Required work - Only the lines below starting at the one that contains "Delta List Processing" and ending at the one that contains "Because of the expense" are to be reproduced, exactly and with both ends kept.
[Opening Records for the exercise section]
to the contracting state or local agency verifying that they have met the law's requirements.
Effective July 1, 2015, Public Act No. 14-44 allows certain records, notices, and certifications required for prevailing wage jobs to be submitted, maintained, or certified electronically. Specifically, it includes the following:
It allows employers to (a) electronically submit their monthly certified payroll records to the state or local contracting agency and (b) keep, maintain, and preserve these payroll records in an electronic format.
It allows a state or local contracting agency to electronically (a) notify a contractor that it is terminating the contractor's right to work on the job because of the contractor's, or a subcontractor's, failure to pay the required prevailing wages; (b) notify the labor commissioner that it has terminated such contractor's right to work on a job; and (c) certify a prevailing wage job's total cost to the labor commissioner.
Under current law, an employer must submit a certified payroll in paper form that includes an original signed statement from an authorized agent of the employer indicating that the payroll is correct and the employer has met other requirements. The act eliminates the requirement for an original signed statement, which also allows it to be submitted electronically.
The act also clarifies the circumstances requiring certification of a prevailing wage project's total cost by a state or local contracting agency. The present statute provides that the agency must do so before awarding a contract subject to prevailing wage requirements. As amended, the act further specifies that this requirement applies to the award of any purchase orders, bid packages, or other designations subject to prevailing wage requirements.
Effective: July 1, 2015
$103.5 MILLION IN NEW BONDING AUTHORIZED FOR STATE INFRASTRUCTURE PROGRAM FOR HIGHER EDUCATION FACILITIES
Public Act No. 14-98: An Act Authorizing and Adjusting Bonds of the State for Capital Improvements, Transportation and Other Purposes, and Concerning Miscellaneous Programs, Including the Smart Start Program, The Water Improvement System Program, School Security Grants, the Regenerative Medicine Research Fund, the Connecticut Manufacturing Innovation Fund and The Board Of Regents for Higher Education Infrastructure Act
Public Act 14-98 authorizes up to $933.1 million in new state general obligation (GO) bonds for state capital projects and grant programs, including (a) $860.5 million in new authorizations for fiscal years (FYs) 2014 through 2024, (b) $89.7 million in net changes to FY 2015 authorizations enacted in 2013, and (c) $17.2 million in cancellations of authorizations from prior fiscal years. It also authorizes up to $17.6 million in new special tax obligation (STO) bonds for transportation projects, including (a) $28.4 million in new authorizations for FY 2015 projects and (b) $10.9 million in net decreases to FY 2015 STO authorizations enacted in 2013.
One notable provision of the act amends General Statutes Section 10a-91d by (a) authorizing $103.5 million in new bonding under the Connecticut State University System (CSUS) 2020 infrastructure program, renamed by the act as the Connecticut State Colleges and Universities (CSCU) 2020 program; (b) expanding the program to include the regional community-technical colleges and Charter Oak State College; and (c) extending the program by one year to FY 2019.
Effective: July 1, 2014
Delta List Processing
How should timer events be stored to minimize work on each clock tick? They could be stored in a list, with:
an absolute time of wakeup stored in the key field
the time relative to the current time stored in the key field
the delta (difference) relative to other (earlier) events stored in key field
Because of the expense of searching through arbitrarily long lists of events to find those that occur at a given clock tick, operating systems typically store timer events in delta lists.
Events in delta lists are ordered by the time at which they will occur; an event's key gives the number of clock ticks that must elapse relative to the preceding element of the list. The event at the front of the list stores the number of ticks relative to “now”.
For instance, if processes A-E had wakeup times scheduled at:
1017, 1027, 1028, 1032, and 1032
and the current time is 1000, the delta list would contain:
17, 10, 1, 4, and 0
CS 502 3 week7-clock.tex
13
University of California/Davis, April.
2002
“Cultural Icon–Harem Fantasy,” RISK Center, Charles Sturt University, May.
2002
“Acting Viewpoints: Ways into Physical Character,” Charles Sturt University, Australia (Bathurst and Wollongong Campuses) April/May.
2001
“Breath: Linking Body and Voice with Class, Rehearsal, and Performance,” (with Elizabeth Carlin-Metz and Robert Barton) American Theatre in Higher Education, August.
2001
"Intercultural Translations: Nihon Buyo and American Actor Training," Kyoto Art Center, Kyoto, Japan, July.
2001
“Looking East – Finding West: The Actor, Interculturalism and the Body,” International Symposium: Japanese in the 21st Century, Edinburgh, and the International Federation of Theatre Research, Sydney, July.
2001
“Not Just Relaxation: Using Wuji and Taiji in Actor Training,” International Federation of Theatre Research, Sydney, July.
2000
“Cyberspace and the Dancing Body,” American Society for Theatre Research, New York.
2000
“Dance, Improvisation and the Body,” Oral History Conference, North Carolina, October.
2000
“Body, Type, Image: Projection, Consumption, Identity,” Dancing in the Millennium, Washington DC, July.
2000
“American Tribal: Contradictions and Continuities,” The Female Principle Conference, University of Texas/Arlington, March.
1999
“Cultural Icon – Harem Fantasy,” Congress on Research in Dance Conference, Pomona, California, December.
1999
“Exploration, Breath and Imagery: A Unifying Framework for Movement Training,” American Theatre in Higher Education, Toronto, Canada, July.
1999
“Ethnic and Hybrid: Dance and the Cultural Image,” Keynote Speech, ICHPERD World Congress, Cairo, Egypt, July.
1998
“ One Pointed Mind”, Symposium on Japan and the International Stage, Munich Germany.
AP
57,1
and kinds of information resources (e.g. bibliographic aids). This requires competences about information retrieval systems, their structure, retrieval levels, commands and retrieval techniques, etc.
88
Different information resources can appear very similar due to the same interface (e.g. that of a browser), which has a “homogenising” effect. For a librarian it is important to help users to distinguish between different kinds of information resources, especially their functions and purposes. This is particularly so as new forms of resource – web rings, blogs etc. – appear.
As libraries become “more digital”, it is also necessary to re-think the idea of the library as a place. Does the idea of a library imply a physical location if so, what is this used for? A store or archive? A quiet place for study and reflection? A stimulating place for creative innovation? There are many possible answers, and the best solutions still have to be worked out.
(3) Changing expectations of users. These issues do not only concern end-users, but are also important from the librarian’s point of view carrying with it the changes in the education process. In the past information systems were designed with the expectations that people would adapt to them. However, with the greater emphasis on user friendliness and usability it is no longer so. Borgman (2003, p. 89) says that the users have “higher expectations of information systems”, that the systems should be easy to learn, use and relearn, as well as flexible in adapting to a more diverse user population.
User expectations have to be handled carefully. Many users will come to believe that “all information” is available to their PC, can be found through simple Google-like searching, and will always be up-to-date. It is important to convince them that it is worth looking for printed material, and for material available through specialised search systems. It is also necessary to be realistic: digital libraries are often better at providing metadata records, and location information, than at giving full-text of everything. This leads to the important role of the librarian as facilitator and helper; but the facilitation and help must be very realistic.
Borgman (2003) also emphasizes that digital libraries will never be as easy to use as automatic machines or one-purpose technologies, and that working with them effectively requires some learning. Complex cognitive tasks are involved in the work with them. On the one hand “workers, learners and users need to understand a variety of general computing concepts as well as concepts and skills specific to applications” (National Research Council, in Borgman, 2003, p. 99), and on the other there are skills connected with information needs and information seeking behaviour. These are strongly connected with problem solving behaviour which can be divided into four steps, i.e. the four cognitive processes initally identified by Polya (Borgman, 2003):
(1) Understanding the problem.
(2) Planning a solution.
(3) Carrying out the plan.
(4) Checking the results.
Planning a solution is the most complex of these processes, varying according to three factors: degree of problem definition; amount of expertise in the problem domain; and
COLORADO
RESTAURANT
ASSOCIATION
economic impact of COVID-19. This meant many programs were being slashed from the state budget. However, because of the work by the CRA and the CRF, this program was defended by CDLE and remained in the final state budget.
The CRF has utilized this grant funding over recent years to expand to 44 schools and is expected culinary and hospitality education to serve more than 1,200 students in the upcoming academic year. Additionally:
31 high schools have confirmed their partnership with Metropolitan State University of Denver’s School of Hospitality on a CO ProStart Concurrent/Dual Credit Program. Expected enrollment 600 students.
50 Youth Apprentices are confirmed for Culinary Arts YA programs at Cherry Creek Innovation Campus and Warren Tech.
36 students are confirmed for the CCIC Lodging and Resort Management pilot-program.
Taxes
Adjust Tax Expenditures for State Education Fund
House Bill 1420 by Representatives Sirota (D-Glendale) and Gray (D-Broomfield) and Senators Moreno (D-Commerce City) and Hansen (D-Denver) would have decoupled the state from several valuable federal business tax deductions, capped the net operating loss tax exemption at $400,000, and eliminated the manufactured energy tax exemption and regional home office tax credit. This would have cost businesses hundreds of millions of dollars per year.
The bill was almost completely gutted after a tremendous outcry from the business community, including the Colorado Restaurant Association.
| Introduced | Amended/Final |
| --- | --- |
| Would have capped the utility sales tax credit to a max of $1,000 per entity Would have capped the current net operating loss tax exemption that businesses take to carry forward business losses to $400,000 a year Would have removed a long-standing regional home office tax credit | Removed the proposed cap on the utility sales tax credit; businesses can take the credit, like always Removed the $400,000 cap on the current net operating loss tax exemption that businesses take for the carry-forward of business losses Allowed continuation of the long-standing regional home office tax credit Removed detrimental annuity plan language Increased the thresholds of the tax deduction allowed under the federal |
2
[Closing Records for the exercise section]
Solution to this task -
Delta List Processing
How should timer events be stored to minimize work on each clock tick? They could be stored in a list, with:
an absolute time of wakeup stored in the key field
the time relative to the current time stored in the key field
the delta (difference) relative to other (earlier) events stored in key field
Because of the expense of searching through arbitrarily long lists of events to find those that occur at a given clock tick, operating systems typically store timer events in delta lists.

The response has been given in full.